For fans of Gillian Flynn’s Dark Places and Sara Shephard’s Pretty Little Liars. The Darkest Corners is a psychological thriller about the lies little girls tell, and the deadly truths that lies become.

There are ghosts around every corner in Fayette, Pennsylvania. Tessa left when she was nine and has been trying ever since not to think about it after what happened there that last summer. Memories of things so dark will burn themselves into your mind if you let them.

Callie never left. She moved to another house, so she doesn’t have to walk those same halls, but then Callie always was the stronger one. She can handle staring into the faces of her demons–and if she parties hard enough, maybe one day they’ll disappear for good.

Tessa and Callie have never talked about what they saw that night. After the trial, Callie drifted and Tessa moved, and childhood friends just have a way of losing touch.

But ever since she left, Tessa has had questions.
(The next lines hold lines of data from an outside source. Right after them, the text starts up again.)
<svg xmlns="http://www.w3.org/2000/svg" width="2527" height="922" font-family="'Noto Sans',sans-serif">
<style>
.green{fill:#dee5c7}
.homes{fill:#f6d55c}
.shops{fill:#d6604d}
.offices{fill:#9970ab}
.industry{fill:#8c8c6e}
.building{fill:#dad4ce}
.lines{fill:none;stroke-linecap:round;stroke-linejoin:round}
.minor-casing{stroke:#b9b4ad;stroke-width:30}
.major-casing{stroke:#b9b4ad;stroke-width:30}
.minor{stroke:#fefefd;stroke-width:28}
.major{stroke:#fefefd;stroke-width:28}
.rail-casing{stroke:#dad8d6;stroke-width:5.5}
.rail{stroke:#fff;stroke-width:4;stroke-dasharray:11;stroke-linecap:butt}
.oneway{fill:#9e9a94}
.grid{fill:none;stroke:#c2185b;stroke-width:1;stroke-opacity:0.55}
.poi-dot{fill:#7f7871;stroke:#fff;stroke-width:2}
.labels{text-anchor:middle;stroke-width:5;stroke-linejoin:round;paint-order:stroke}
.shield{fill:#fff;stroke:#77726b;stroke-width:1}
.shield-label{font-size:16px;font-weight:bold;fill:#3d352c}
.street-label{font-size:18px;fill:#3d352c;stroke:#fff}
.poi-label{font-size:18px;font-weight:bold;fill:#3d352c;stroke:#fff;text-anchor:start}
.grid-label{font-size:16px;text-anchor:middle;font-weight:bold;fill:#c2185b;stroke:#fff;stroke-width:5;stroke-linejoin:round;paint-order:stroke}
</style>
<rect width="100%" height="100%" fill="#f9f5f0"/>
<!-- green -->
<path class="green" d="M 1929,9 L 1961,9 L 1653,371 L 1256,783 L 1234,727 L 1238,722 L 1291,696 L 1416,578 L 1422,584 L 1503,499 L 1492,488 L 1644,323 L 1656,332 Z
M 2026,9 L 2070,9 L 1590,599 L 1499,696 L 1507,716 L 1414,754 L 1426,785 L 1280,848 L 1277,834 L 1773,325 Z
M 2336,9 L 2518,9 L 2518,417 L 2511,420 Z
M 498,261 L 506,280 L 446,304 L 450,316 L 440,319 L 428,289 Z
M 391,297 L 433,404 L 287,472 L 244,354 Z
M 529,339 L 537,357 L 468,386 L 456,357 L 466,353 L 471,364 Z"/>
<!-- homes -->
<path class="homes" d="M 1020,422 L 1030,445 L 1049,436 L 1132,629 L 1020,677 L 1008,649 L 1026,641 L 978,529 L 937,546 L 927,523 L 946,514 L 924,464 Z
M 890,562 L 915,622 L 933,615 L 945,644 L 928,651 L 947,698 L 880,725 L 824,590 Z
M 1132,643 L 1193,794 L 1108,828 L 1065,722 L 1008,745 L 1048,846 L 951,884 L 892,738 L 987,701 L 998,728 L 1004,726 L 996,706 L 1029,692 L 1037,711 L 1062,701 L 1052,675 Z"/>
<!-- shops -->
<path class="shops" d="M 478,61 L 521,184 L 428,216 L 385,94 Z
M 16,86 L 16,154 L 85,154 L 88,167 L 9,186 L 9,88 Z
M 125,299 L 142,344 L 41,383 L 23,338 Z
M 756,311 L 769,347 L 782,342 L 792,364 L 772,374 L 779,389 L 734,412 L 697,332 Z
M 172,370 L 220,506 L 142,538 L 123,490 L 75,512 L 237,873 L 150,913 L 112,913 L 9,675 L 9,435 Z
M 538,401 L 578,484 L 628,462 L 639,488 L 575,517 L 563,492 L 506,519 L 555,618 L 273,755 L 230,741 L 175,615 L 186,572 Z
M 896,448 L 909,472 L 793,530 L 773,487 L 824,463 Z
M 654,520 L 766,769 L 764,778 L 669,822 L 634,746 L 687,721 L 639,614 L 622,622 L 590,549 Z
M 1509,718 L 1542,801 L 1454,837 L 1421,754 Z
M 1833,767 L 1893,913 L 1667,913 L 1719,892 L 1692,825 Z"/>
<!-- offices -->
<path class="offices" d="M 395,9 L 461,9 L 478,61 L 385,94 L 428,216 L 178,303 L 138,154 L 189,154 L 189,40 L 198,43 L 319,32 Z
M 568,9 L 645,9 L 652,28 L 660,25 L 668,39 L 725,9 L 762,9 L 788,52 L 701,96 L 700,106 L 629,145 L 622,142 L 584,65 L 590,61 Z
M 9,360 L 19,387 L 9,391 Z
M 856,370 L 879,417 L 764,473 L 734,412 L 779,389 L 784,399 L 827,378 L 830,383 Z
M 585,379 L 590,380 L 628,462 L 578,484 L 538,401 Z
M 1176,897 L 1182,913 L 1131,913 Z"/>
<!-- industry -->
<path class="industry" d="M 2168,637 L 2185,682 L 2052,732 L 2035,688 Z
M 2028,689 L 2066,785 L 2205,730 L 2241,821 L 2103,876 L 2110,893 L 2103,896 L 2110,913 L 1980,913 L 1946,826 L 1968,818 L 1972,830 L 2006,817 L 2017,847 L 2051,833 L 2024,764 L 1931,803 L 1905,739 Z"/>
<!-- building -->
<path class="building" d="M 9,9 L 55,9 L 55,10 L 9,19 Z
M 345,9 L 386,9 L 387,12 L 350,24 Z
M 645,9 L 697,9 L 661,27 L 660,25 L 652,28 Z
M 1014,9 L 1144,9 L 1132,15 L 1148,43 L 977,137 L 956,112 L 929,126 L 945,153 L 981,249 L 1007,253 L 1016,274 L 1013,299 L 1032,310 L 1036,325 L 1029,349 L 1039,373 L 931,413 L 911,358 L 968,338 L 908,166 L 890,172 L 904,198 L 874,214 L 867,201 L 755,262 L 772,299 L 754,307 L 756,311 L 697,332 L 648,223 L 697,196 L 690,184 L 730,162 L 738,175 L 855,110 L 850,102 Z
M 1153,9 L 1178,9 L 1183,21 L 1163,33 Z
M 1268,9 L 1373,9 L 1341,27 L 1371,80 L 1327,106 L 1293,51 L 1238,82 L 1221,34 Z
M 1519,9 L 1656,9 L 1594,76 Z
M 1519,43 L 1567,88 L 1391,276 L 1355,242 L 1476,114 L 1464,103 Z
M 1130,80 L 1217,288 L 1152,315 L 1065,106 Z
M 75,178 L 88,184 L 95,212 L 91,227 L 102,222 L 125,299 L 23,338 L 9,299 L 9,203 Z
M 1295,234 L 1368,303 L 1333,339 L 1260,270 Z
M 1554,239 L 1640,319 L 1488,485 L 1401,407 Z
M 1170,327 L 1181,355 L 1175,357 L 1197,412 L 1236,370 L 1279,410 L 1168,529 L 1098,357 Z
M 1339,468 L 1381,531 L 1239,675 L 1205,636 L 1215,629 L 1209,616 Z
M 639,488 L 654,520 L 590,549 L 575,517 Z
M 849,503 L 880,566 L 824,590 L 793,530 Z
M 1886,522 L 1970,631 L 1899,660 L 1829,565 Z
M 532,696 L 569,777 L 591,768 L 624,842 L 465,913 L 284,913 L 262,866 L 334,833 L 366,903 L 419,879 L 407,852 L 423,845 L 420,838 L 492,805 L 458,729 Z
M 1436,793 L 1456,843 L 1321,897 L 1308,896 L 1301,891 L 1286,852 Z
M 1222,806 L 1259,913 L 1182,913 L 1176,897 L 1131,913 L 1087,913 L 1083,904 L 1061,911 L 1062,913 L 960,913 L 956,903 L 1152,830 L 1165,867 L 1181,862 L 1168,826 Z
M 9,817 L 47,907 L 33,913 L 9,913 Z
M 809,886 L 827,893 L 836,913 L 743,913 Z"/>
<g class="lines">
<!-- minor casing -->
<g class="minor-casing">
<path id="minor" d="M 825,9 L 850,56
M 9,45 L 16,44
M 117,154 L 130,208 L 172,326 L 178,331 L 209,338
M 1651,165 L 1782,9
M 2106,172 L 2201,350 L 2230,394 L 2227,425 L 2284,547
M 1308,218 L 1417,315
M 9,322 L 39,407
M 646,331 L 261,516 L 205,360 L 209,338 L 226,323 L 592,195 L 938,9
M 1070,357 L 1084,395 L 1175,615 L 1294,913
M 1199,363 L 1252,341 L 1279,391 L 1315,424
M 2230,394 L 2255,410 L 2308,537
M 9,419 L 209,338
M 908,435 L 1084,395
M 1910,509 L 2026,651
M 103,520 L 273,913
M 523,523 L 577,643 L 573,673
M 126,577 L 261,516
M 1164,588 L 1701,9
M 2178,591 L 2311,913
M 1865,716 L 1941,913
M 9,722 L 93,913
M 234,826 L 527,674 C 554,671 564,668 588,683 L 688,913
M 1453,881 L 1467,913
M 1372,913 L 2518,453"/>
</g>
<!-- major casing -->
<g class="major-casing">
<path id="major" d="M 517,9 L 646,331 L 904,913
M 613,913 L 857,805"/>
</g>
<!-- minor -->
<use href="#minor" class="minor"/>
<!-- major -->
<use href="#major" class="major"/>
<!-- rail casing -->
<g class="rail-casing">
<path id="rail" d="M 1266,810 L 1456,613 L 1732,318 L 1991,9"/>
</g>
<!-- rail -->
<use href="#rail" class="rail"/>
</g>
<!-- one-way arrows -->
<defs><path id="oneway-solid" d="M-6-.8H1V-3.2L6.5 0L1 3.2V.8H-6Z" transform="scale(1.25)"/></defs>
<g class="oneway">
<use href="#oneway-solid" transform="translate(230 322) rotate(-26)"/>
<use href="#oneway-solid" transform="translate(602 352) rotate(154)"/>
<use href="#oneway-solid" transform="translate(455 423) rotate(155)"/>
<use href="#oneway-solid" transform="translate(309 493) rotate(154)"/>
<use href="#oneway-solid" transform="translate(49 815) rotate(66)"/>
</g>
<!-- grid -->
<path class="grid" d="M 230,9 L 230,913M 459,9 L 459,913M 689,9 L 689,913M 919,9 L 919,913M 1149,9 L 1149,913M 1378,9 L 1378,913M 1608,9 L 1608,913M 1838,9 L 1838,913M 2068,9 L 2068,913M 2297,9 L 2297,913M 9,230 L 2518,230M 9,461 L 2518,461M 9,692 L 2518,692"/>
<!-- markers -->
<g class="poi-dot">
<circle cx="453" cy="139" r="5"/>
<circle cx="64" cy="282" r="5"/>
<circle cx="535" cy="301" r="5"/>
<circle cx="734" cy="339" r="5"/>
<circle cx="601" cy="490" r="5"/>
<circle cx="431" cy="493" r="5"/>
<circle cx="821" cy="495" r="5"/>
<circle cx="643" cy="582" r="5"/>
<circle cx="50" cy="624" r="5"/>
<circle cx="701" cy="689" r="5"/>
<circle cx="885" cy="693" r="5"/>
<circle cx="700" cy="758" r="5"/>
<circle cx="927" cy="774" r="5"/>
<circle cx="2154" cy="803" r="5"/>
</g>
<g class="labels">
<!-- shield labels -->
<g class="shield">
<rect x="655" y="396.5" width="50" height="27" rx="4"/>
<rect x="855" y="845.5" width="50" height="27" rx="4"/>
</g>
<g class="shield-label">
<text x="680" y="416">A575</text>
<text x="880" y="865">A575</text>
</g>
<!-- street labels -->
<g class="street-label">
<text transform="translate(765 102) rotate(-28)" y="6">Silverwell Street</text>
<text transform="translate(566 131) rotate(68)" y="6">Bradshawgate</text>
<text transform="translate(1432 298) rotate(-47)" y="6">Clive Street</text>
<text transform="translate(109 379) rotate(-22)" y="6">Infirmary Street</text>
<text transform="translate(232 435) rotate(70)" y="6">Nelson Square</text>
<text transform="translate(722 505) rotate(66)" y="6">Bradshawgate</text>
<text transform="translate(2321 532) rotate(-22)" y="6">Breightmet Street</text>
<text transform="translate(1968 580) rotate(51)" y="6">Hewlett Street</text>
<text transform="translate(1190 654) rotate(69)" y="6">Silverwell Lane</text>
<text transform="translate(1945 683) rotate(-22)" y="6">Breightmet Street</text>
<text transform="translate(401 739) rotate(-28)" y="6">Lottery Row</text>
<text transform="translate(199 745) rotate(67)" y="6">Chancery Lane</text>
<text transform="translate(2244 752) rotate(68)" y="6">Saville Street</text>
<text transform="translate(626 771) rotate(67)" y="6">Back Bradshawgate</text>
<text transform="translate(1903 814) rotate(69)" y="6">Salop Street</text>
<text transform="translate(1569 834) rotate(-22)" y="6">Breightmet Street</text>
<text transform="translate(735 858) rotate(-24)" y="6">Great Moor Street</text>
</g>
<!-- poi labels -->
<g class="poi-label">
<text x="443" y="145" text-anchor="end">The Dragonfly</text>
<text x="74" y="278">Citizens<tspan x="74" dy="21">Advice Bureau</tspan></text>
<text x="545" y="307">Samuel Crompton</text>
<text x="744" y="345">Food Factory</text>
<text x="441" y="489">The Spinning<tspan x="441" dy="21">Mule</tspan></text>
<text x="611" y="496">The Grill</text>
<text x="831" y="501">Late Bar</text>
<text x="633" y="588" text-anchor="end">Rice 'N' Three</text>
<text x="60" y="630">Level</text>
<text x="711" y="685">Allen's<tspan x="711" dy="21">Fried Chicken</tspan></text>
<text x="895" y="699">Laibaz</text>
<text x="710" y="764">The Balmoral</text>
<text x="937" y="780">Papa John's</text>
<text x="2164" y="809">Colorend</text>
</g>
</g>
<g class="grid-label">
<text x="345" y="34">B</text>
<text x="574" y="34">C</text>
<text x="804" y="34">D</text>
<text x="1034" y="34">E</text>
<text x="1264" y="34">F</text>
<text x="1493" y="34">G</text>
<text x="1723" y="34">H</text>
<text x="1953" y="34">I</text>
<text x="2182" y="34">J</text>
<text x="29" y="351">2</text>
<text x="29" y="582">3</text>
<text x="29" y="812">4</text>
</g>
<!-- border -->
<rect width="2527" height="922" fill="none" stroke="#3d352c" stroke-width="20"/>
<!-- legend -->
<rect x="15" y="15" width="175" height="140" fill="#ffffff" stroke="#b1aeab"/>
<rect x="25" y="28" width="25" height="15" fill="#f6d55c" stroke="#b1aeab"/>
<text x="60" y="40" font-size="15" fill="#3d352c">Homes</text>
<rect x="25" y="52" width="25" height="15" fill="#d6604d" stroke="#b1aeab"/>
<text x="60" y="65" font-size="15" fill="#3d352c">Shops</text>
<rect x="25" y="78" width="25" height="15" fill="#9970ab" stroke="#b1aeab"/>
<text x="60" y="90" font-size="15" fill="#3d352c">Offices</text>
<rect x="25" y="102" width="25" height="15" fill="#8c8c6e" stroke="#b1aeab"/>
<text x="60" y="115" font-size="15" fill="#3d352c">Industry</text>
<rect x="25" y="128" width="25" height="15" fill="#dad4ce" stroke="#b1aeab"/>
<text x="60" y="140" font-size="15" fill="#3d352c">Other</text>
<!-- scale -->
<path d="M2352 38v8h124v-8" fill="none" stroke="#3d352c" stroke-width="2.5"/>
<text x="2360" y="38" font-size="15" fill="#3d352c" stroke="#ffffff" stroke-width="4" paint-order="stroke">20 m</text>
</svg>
Things have never quite added up. And now she has to go back to Fayette–to Wyatt Stokes, sitting on death row; to Lori Cawley, Callie’s dead cousin; and to the one other person who may be hiding the truth.

Only the closer Tessa gets to the truth, the closer she gets to the killer–and this time, it won’t be so easy to run away.


In the wake of the frenzy over Making a Murderer, and my love of Gillian Flynn, I felt instantly drawn to the premise of this novel. Slow moving, mature, and methodical, The Darkest Corners is a psychological thriller that makes you forget you’re reading YA. The layers of mysteries are deep here and unravel until the very end.

Tessa must return to Fayette, Pennsylvania to say goodbye to her dying father — a father that has been dead to her since the day he was taken to prison. But the idea of never being able to return home is explored, if not exploited, when Tessa begins to ask more questions than she may ever find the answers to. Questions like why her sister, who she hasn’t seen in years, had come to visit their father and what kind of new evidence lawyers might have found to overturn the death sentence of a man Tessa helped put in jail.

As each new layer of mystery is unveiled, Thomas does this in such a way that does not come on too strong or too fast. When I say the book moves slow, I mean that it reads like summer day that has the hint of a thunderstorm. You can the storm coming, but you just don’t know when it’s going to strike.